**TASK BRIEF:**
Put the text lines from every row below into one numbered list, skipping any blank lines. Leave the pictures out of your answer.

**MATERIAL SHOWN:**

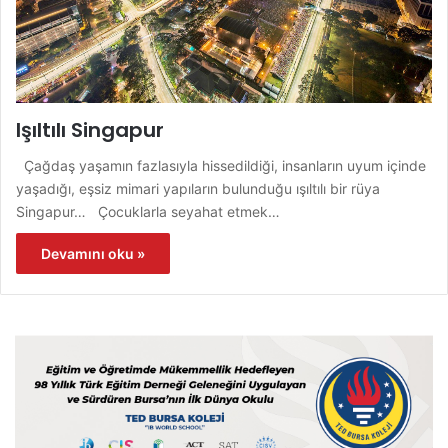
Işıltılı Singapur
Çağdaş yaşamın fazlasıyla hissedildiği, insanların uyum içinde
yaşadığı, eşsiz mimari yapıların bulunduğu ışıltılı bir rüya
Singapur… Çocuklarla seyahat etmek…
Devamını oku »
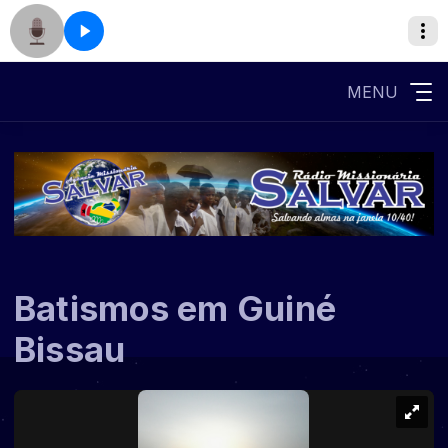
MENU
Batismos em Guiné
Bissau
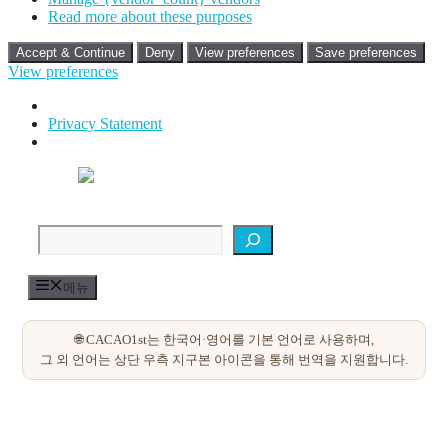
Read more about these purposes
Accept & Continue
Deny
View preferences
Save preferences
View preferences
Privacy Statement
컨
텐
검색
츠
로
건
너
메뉴
뛰
기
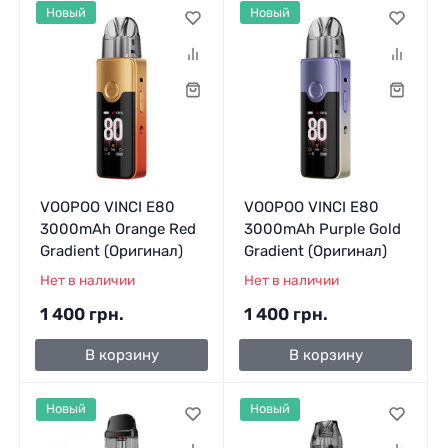
Новый
Новый
VOOPOO VINCI E80
VOOPOO VINCI E80
3000mAh Orange Red
3000mAh Purple Gold
Gradient (Оригинал)
Gradient (Оригинал)
Нет в наличии
Нет в наличии
1 400 грн.
1 400 грн.
В корзину
В корзину
Новый
Новый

**FINAL ANSWER:**
1. Işıltılı Singapur
2. Çağdaş yaşamın fazlasıyla hissedildiği, insanların uyum içinde
3. yaşadığı, eşsiz mimari yapıların bulunduğu ışıltılı bir rüya
4. Singapur… Çocuklarla seyahat etmek…
5. Devamını oku »
6. MENU
7. Batismos em Guiné
8. Bissau
9. Read more about these purposes
10. Accept & Continue
11. Deny
12. View preferences
13. Save preferences
14. View preferences
15. Privacy Statement
16. 컨
17. 텐
18. 검색
19. 츠
20. 로
21. 건
22. 너
23. 메뉴
24. 뛰
25. 기
26. Новый
27. Новый
28. VOOPOO VINCI E80
29. VOOPOO VINCI E80
30. 3000mAh Orange Red
31. 3000mAh Purple Gold
32. Gradient (Оригинал)
33. Gradient (Оригинал)
34. Нет в наличии
35. Нет в наличии
36. 1 400 грн.
37. 1 400 грн.
38. В корзину
39. В корзину
40. Новый
41. Новый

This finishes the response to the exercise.